_Work item_:
In the data below, find each line containing the string "dirigenziali" and return it.

Records START

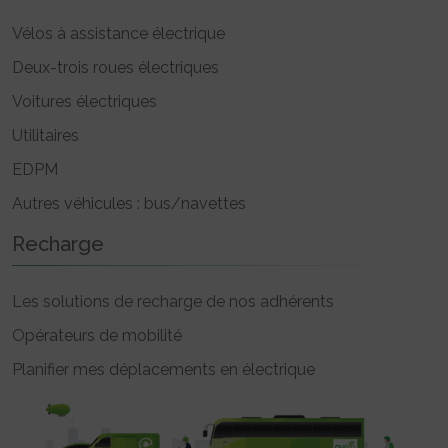
Vélos à assistance électrique
Deux-trois roues électriques
Voitures électriques
Utilitaires
EDPM
Autres véhicules : bus/navettes
Recharge
Les solutions de recharge de nos adhérents
Opérateurs de mobilité
Planifier mes déplacements en électrique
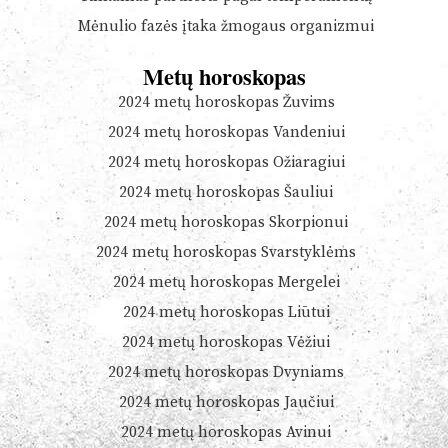
Mėnulio fazės įtaka žmogaus organizmui
Metų horoskopas
2024 metų horoskopas Žuvims
2024 metų horoskopas Vandeniui
2024 metų horoskopas Ožiaragiui
2024 metų horoskopas Šauliui
2024 metų horoskopas Skorpionui
2024 metų horoskopas Svarstyklėms
2024 metų horoskopas Mergelei
2024 metų horoskopas Liūtui
2024 metų horoskopas Vėžiui
2024 metų horoskopas Dvyniams
2024 metų horoskopas Jaučiui
2024 metų horoskopas Avinui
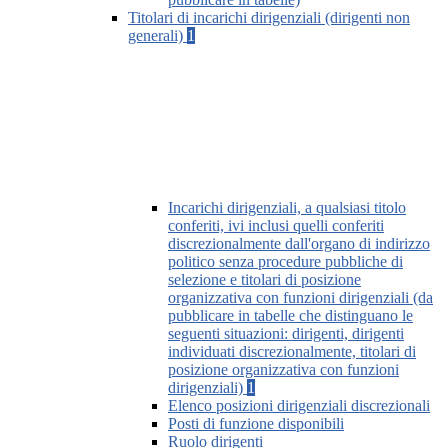
Titolari di incarichi dirigenziali (dirigenti non
generali)
1
Incarichi dirigenziali, a qualsiasi titolo
conferiti, ivi inclusi quelli conferiti
discrezionalmente dall'organo di indirizzo
politico senza procedure pubbliche di
selezione e titolari di posizione
organizzativa con funzioni dirigenziali (da
pubblicare in tabelle che distinguano le
seguenti situazioni: dirigenti, dirigenti
individuati discrezionalmente, titolari di
posizione organizzativa con funzioni
dirigenziali)
1
Elenco posizioni dirigenziali discrezionali
Posti di funzione disponibili
Ruolo dirigenti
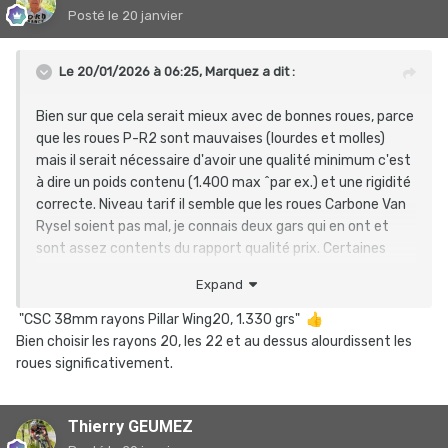
Posté
le 20 janvier
Le 20/01/2026 à 06:25,
Marquez
a dit :
Bien sur que cela serait mieux avec de bonnes roues, parce
que les roues P-R2 sont mauvaises (lourdes et molles)
mais il serait nécessaire d'avoir une qualité minimum c'est
à dire un poids contenu (1.400 max ^par ex.) et une rigidité
correcte. Niveau tarif il semble que les roues Carbone Van
Rysel soient pas mal, je connais deux gars qui en ont et
sont assez contents du rapport qualité prix. Certaines
marques font des promos qui permettent de ne pas
Expand
dépasser 1000 euros. Sinon bien sur et j'en ai essayé pas
mal, les achats directs RPC soit via le constructeur ou via
"
CSC 38mm rayons Pillar Wing20, 1.330 grs"
👍
a la plate forme, sont imbattables à tous niveaux: tarifs
Bien choisir les rayons 20, les 22 et au dessus alourdissent les
et qualité, c'est dommage pour nos économies
roues significativement.
européennes mais c'est comme ça. Individuellement on
n'y peut pas grand chose et de toutes façons la quasi
totalité des roues carbone sont fabriquées là bas.
Thierry GEUMEZ
'Un exemple: on a commandé pour un pote une paire de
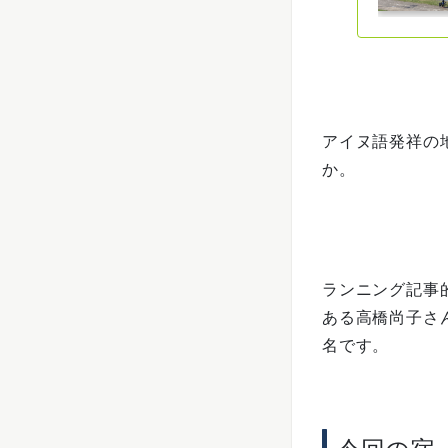
アイヌ語発祥の
か。
ランニング記事
ある高橋尚子さ
名です。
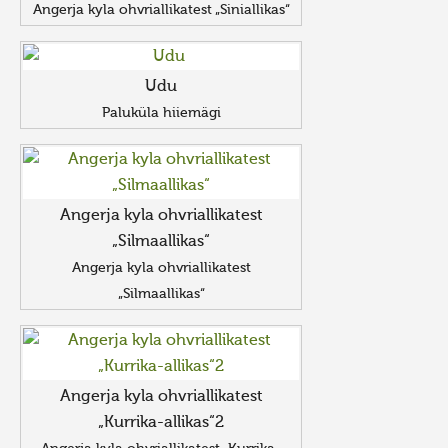
Angerja kyla ohvriallikatest „Siniallikas“
Udu
Paluküla hiiemägi
Angerja kyla ohvriallikatest
„Silmaallikas“
Angerja kyla ohvriallikatest
„Silmaallikas“
Angerja kyla ohvriallikatest
„Kurrika-allikas“2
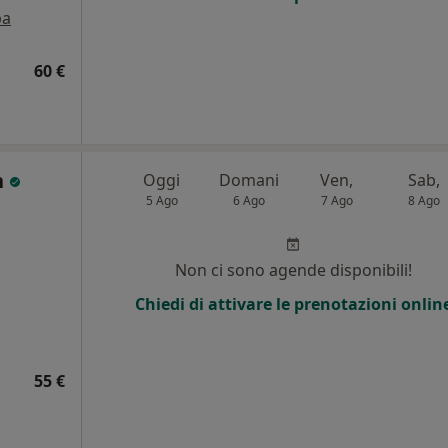
pa
60 €
n
Oggi
Domani
Ven,
Sab,
5 Ago
6 Ago
7 Ago
8 Ago
i
Non ci sono agende disponibili!
Chiedi di attivare le prenotazioni onlin
55 €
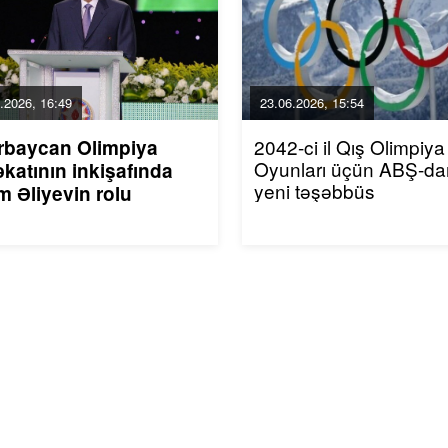
.2026, 16:49
23.06.2026, 15:54
2042-ci il Qış Olimpiya
rbaycan Olimpiya
Oyunları üçün ABŞ-da
katının inkişafında
yeni təşəbbüs
m Əliyevin rolu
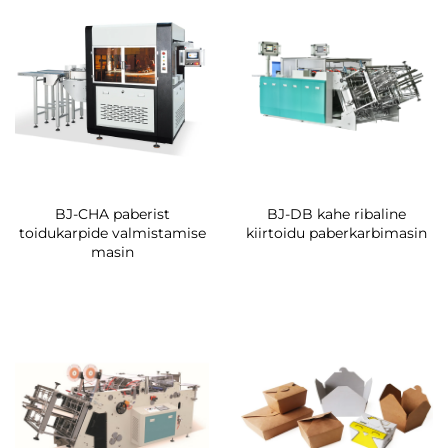
BJ-CHA paberist
BJ-DB kahe ribaline
toidukarpide valmistamise
kiirtoidu paberkarbimasin
masin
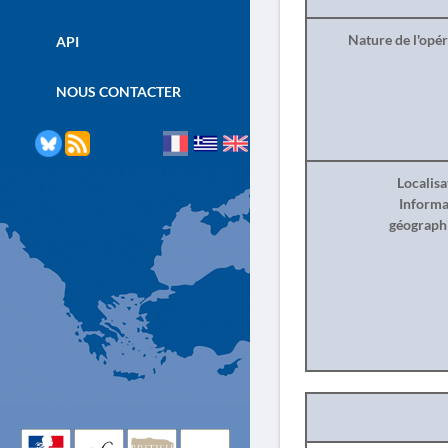
Nature de l'opé
API
NOUS CONTACTER
Localisa
Informa
géograph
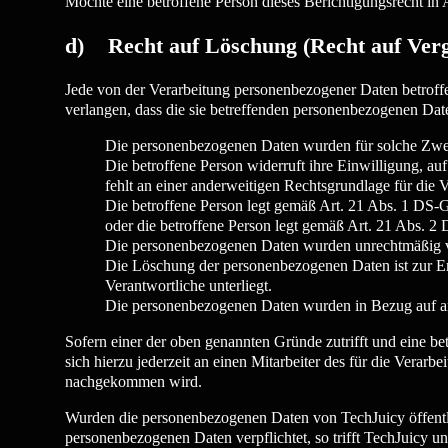
Möchte eine betroffene Person dieses Berichtigungsrecht in 
d) Recht auf Löschung (Recht auf Ver
Jede von der Verarbeitung personenbezogener Daten betroff
verlangen, dass die sie betreffenden personenbezogenen Daten
Die personenbezogenen Daten wurden für solche Zwecke
Die betroffene Person widerruft ihre Einwilligung, a
fehlt an einer anderweitigen Rechtsgrundlage für die V
Die betroffene Person legt gemäß Art. 21 Abs. 1 DS-G
oder die betroffene Person legt gemäß Art. 21 Abs. 
Die personenbezogenen Daten wurden unrechtmäßig ve
Die Löschung der personenbezogenen Daten ist zur Erf
Verantwortliche unterliegt.
Die personenbezogenen Daten wurden in Bezug auf an
Sofern einer der oben genannten Gründe zutrifft und eine b
sich hierzu jederzeit an einen Mitarbeiter des für die Vera
nachgekommen wird.
Wurden die personenbezogenen Daten von TechJuicy öffentl
personenbezogenen Daten verpflichtet, so trifft TechJuicy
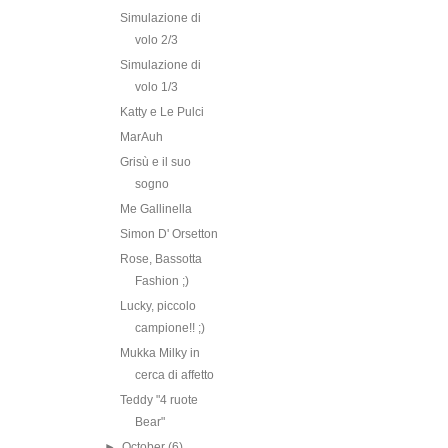
Simulazione di
volo 2/3
Simulazione di
volo 1/3
Katty e Le Pulci
MarAuh
Grisù e il suo
sogno
Me Gallinella
Simon D' Orsetton
Rose, Bassotta
Fashion ;)
Lucky, piccolo
campione!! ;)
Mukka Milky in
cerca di affetto
Teddy "4 ruote
Bear"
►
October
(6)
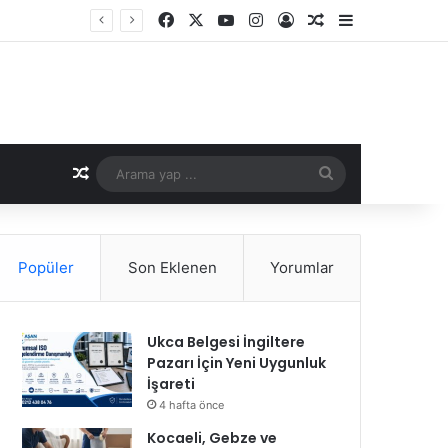
Facebook
X
YouTube
Instagram
Kayıt Ol
Rastgele Makale
Kenar Bölme
Rastgele Makale
Arama
yap
...
Popüler
Son Eklenen
Yorumlar
Ukca Belgesi İngiltere
Pazarı İçin Yeni Uygunluk
İşareti
4 hafta önce
Kocaeli, Gebze ve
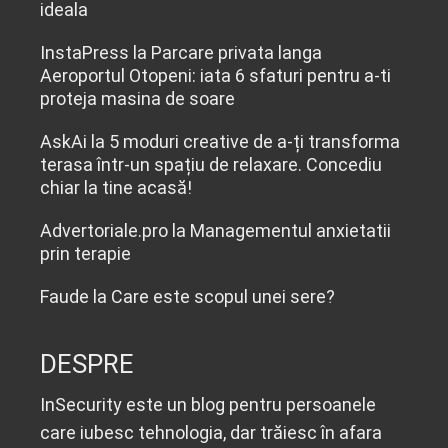
ideala
InstaPress
la
Parcare privata langa
Aeroportul Otopeni: iata 6 sfaturi pentru a-ti
proteja masina de soare
AskAi
la
5 moduri creative de a-ți transforma
terasa într-un spațiu de relaxare. Concediu
chiar la tine acasă!
Advertoriale.pro
la
Managementul anxietatii
prin terapie
Faude
la
Care este scopul unei sere?
DESPRE
InSecurity este un blog pentru persoanele
care iubesc tehnologia, dar trăiesc în afara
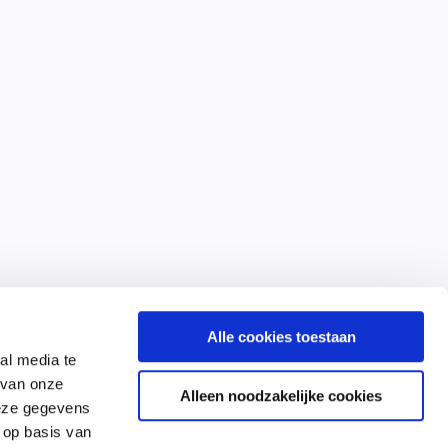
Alle cookies toestaan
al media te
 van onze
Alleen noodzakelijke cookies
deze gegevens
 op basis van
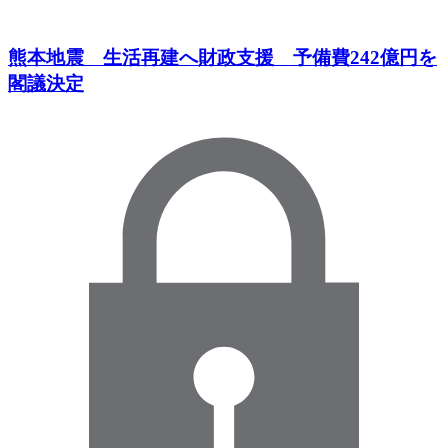
熊本地震 生活再建へ財政支援 予備費242億円を
閣議決定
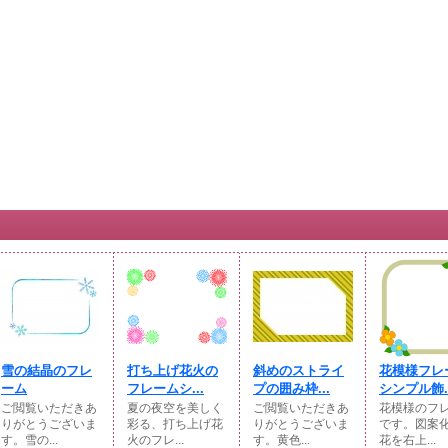
雪の結晶のフレ
打ち上げ花火の
斜めのストライ
花模様フレ
ーム
フレームシ...
プの囲み枠...
シンプル飾..
ご閲覧いただきあ
夏の夜空を美しく
ご閲覧いただきあ
花模様のフ
りがとうございま
彩る、打ち上げ花
りがとうございま
です。図案
す。雪の...
火のフレ...
す。黄色...
花を右上...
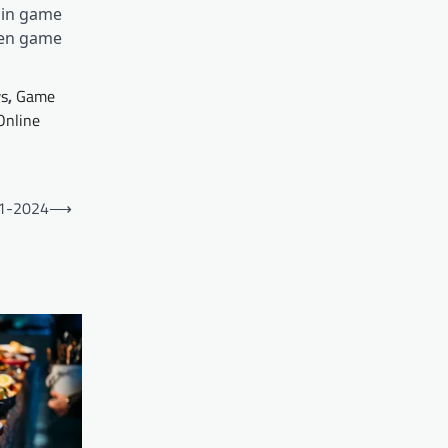
ain game
men game
s
,
Game
Online
11-2024
⟶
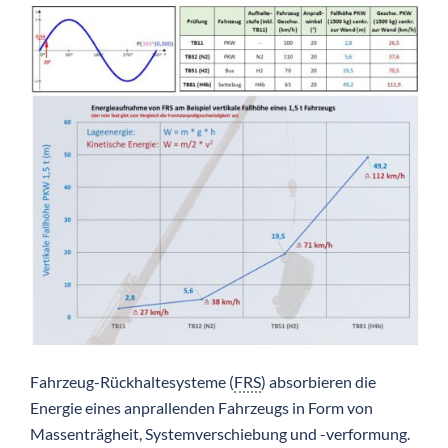
Fahrzeug-Rückhaltesysteme (
FRS
) absorbieren die
Energie eines anprallenden Fahrzeugs in Form von
Massenträgheit, Systemverschiebung und -verformung.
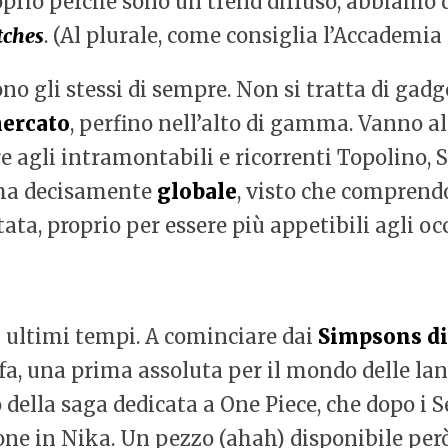
prio perché sono un trend diffuso, abbiamo d
tches
. (Al plurale, come consiglia l’Accademia
no gli stessi di sempre. Non si tratta di gad
mercato
, perfino nell’alto di gamma. Vanno al
e agli intramontabili e ricorrenti Topolino,
 ma decisamente
globale
, visto che comprend
ta, proprio per essere più appetibili agli oc
i ultimi tempi. A cominciare dai
Simpsons di
a, una prima assoluta per il mondo delle lanc
lo della saga dedicata a One Piece, che dopo i
ne in Nika. Un pezzo (ahah) disponibile però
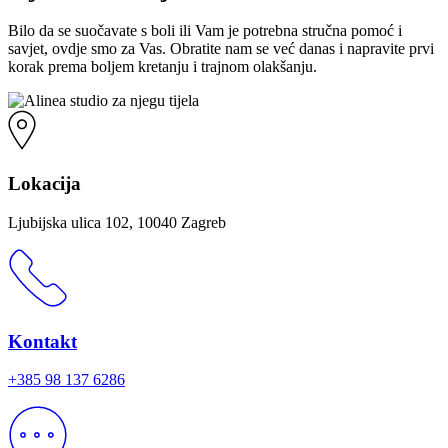
Bilo da se suočavate s boli ili Vam je potrebna stručna pomoć i
savjet, ovdje smo za Vas. Obratite nam se već danas i napravite prvi
korak prema boljem kretanju i trajnom olakšanju.
Lokacija
Ljubijska ulica 102, 10040 Zagreb
Kontakt
+385 98 137 6286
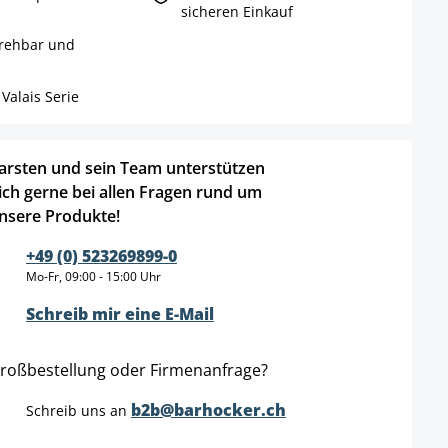
sicheren Einkauf
Drehbar und
Valais Serie
arsten und sein Team unterstützen
ich gerne bei allen Fragen rund um
nsere Produkte!
+49 (0) 523269899-0
Mo-Fr, 09:00 - 15:00 Uhr
Schreib mir eine E-Mail
roßbestellung oder Firmenanfrage?
b2b@barhocker.ch
Schreib uns an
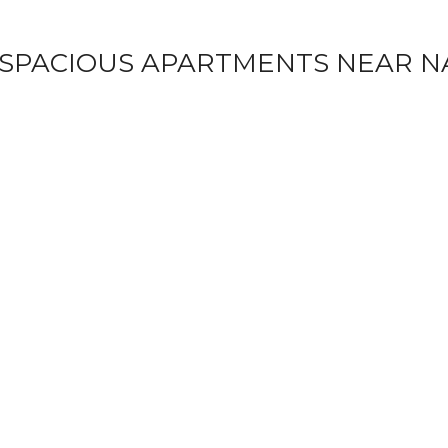
 SPACIOUS APARTMENTS NEAR 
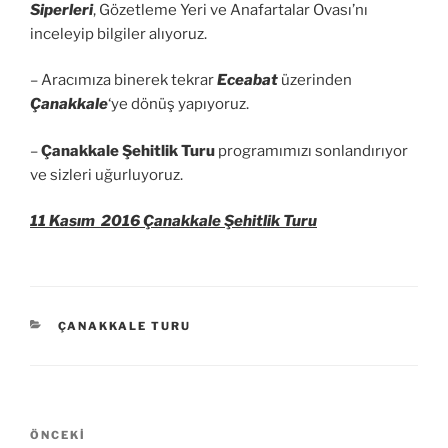
Siperleri
, Gözetleme Yeri ve Anafartalar Ovası’nı
inceleyip bilgiler alıyoruz.
– Aracımıza binerek tekrar
Eceabat
üzerinden
Çanakkale
‘ye dönüş yapıyoruz.
–
Çanakkale Şehitlik Turu
programımızı sonlandırıyor
ve sizleri uğurluyoruz.
11 Kasım 2016 Çanakkale Şehitlik Turu
KATEGORILER
ÇANAKKALE TURU
Yazı
Önceki
ÖNCEKI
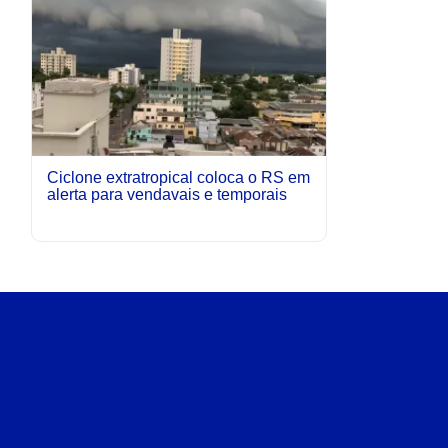
Ciclone extratropical coloca o RS em
alerta para vendavais e temporais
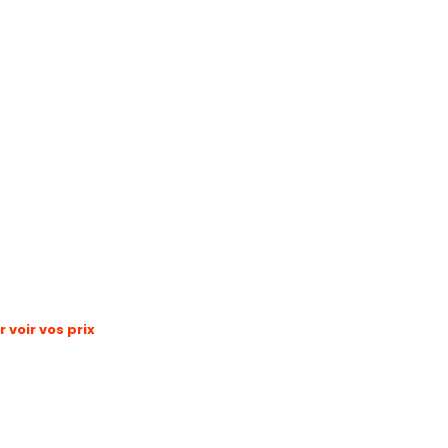
voir vos prix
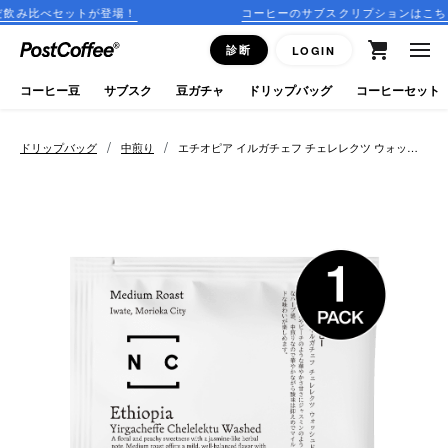
ットが登場！
コーヒーのサブスクリプションはこちら
close
診断
LOGIN
ログイン
コーヒー豆
サブスク
豆ガチャ
ドリップバッグ
コーヒーセット
新規会員登録
/
/
ドリップバッグ
中煎り
エチオピア イルガチェフ チェレレクツ ウォッシ
ュド
コーヒーマップ
商品を探す
keyboard_arrow_right
コーヒー豆
豆ガチャ
ドリップバッグ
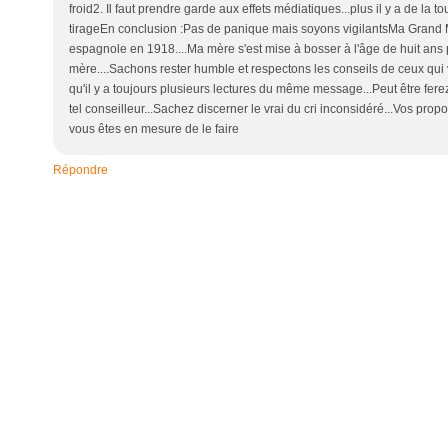
froid2. Il faut prendre garde aux effets médiatiques...plus il y a de la 
tirageEn conclusion :Pas de panique mais soyons vigilantsMa Grand M
espagnole en 1918....Ma mère s'est mise à bosser à l'âge de huit ans p
mère....Sachons rester humble et respectons les conseils de ceux qui
qu'il y a toujours plusieurs lectures du même message...Peut être fere
tel conseilleur...Sachez discerner le vrai du cri inconsidéré...Vos pro
vous êtes en mesure de le faire
Répondre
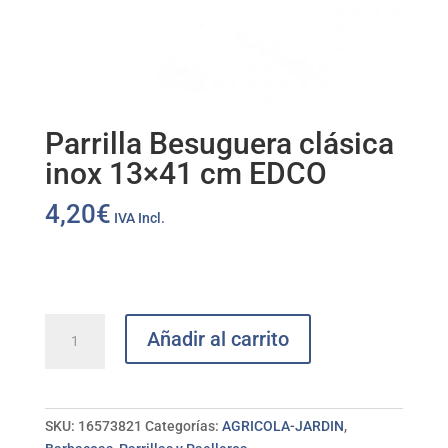
Parrilla Besuguera clásica
inox 13×41 cm EDCO
4,20
€
IVA Incl.
Parrilla
Añadir al carrito
Besuguera
clásica
inox
13x41
SKU:
16573821
Categorías:
AGRICOLA-JARDIN
,
cm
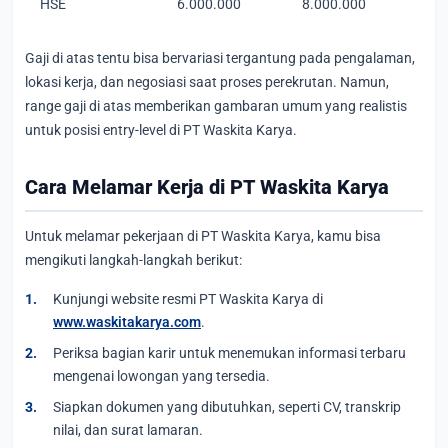
HSE
6.000.000
8.000.000
Gaji di atas tentu bisa bervariasi tergantung pada pengalaman,
lokasi kerja, dan negosiasi saat proses perekrutan. Namun,
range gaji di atas memberikan gambaran umum yang realistis
untuk posisi entry-level di PT Waskita Karya.
Cara Melamar Kerja di PT Waskita Karya
Untuk melamar pekerjaan di PT Waskita Karya, kamu bisa
mengikuti langkah-langkah berikut:
Kunjungi website resmi PT Waskita Karya di
www.waskitakarya.com
.
Periksa bagian karir untuk menemukan informasi terbaru
mengenai lowongan yang tersedia.
Siapkan dokumen yang dibutuhkan, seperti CV, transkrip
nilai, dan surat lamaran.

Records END

_Task output_:
Titolari di incarichi dirigenziali (dirigenti non
Incarichi dirigenziali, a qualsiasi titolo
organizzativa con funzioni dirigenziali (da
dirigenziali)
Elenco posizioni dirigenziali discrezionali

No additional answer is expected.